Bon Iver Finds Solace In Electronics On New Album

A review of ’22, A Million’

Kanye West loves Bon Iver's Justin Vernon. More specifically, in an interview with BBC 1, West said that he "loves Justin like Kanye loves Kanye" and that Vernon is "his favorite living artist." That's quite the compliment and quite a way to thrust Bon Iver into the brightest of spotlights—somewhere Vernon doesn't seem too keen on hanging out. Yet West's influence is all over his third Bon Iver album which works to make 22, A Million one of this year's most sublime pieces of work. Sorry, Justin, but you deserve every inch of the spotlight this album will award you.

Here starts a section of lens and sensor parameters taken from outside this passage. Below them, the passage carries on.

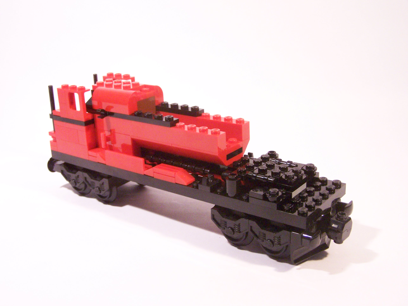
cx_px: 204
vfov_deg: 33.6
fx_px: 507
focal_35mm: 43
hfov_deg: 43.9
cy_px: 153
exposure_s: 1/30
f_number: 3.2
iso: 400
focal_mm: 7.1
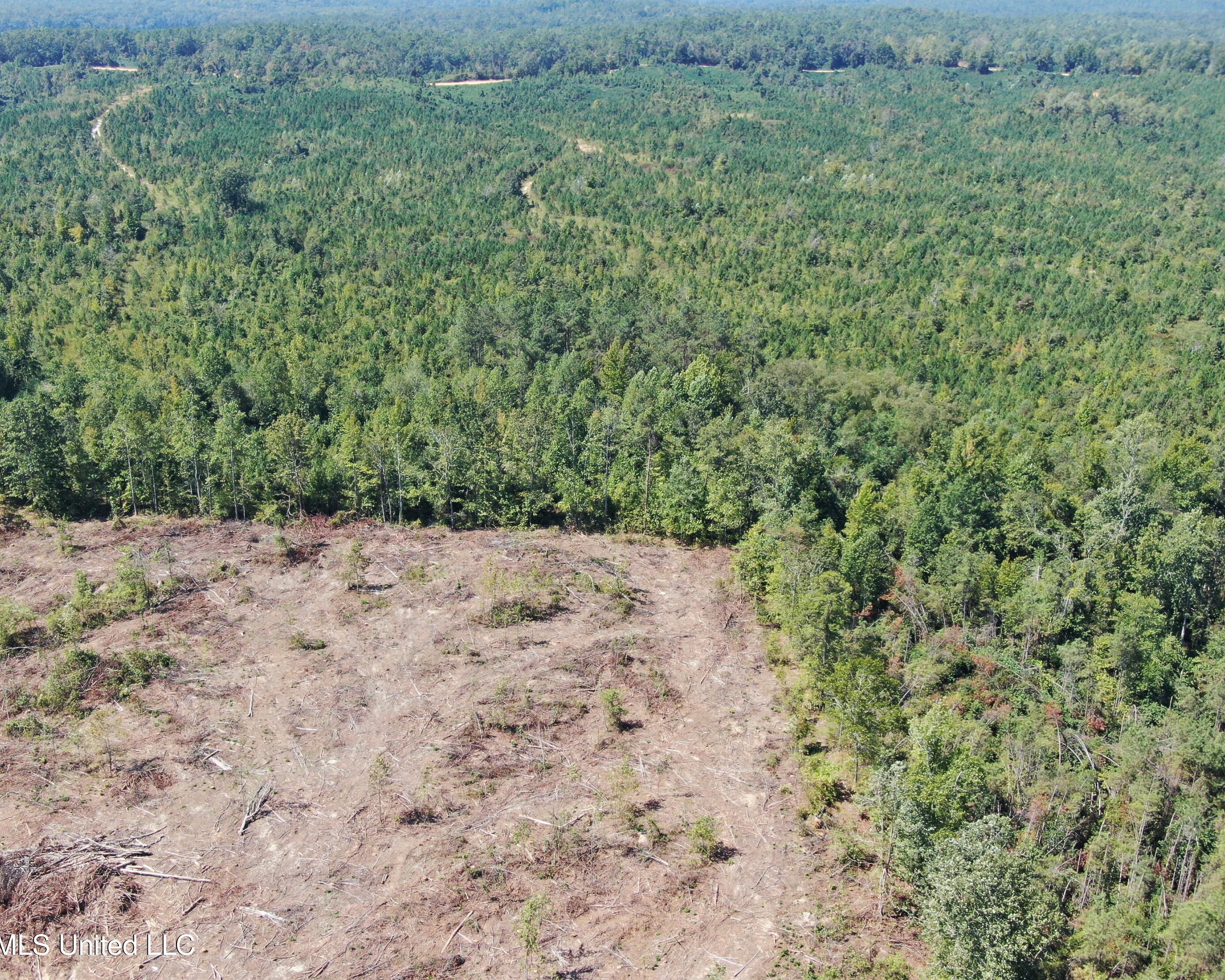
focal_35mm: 38
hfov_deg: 47.9
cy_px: 494
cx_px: 563
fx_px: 1378
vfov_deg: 39.2
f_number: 3.3
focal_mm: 6.21
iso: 100
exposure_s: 1/320
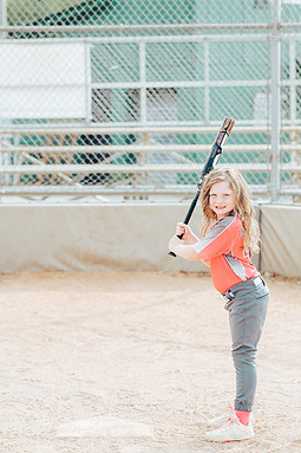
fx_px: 1255
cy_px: 220
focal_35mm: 100
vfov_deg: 20.4
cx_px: 174
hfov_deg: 13.7
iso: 160
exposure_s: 1/800
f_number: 2.8
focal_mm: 85
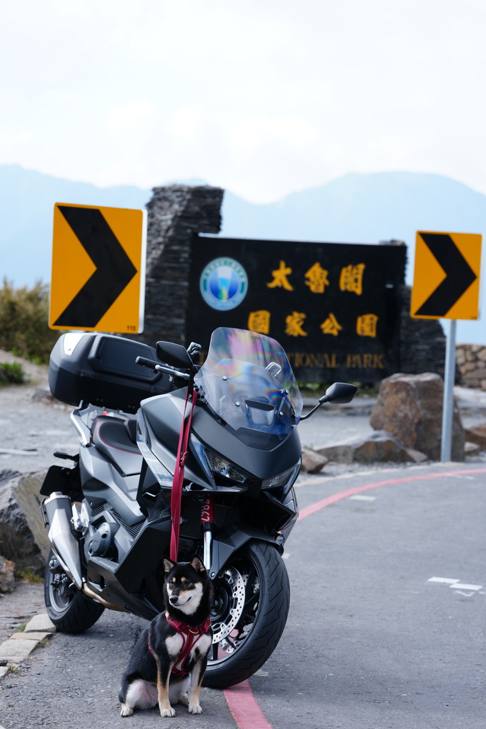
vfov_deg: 20.4
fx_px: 2025
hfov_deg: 13.7
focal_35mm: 100
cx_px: 243
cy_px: 364
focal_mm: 100
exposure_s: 1/250
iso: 250
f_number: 5
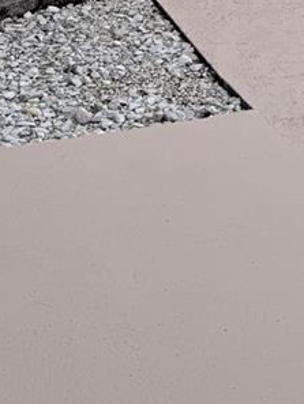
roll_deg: -3.0
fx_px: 1135
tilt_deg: -4.8
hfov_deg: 14.7
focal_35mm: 97
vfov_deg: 17.4
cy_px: -264
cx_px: 383
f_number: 1.78
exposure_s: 1/6173
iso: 80
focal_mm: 6.76
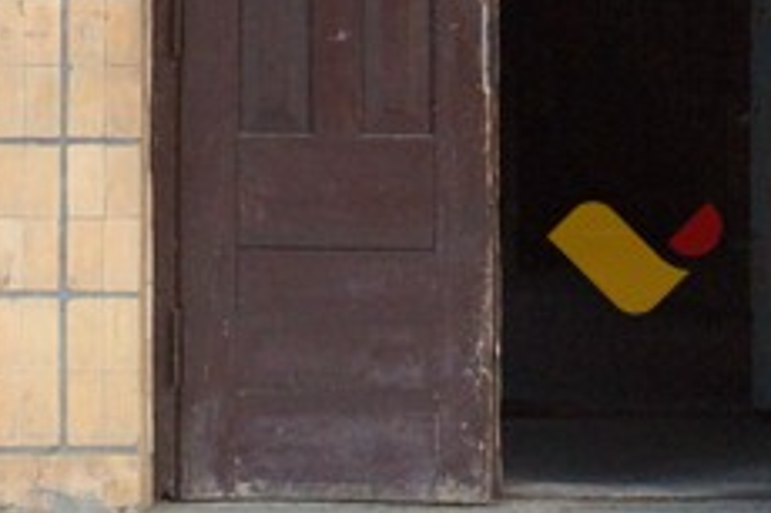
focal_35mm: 160
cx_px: 345
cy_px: -196
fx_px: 3414
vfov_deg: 8.4
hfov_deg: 12.9
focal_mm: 35
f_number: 5.6
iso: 2500
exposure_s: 1/160
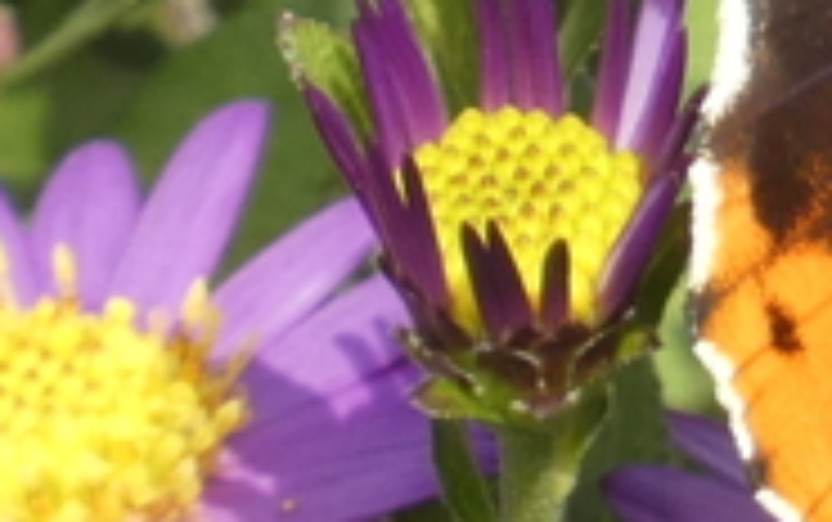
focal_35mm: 3131
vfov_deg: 0.4
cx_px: 1725
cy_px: -63
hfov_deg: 0.7
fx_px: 71059
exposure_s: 1/100
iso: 100
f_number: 5.6
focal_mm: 115
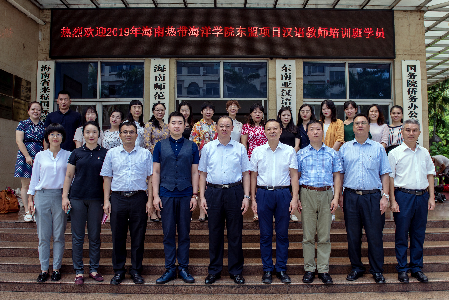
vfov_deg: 53.2
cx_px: 224
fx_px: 299
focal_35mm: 24
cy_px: 150
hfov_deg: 73.7
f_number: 5
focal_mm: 24
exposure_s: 1/320
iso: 100
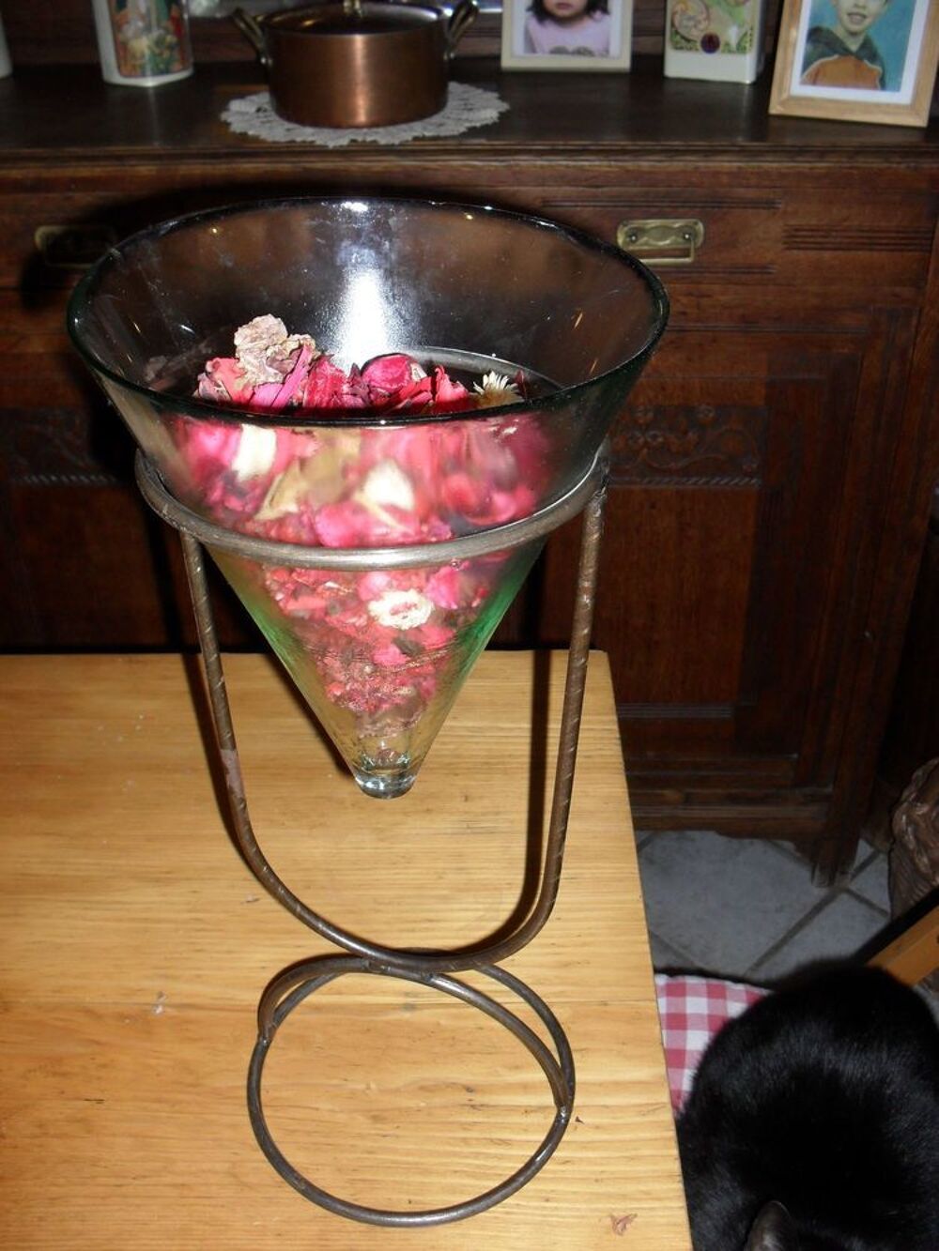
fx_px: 1266
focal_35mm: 35
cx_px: 470
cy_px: 626
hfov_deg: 40.7
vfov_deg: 52.6
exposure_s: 1/45
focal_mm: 6.3
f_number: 3.2
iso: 200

When Vernon first collaborated with West, many questioned how music's most outspoken human linked up with the man who receded into the woods to record a debut album. All doubts were lost when "Monster" dropped; their sonic rapport solidified when "Lost In The World" came out with the release of West's My Beautiful Dark Twisted Fantasy. Combined, their respective methods of expressing vulnerability made for harshly warm melodies and confessions. Vernon softens West while West hardens Vernon. It's a rich relationship, and it's distinctive.

For 22, A Million, Vernon seems to have internalized his time with West and is using it to his advantage. He's taken his grassroots approach to music and translated it through vocoders and other electronic distortion methods. Songs like "21 M♢♢N WATER" glitch in ways that sound like a mistake, but work to exploit the technology and digital sphere. The juxtaposition of real instruments with the fake choir transforms his voice, and the blips of chimes in "666 ʇ" create a sonic space that's both alien and soothing. Like Sufjan Stevens' foray with electronics, 2010's The Age Of Adz, 22, A Million finds its comfort in the discomfort. 

Themes of impermanence run through the album. The lyric "It might be over soon" is repeated six times throughout the course of the album's opening track, "22 (OVER S∞∞N)." What follows are musings on complacency and pain ("00000 Million") and a lost sense of self ("715 - CRΣΣKS," the album's standout emotional powerhouse). Fame and all its privileges have left Vernon with more questions than worldly answers. Instead of retreating to the woods, he retreats into the electronic world, and, in turn, finds something sublime and jarring. 22, A Million is a holy triumph and one that deserves to be loved as much as Kanye loves Kanye.

22, A Million is out today, September 30 via Jagjaguwar.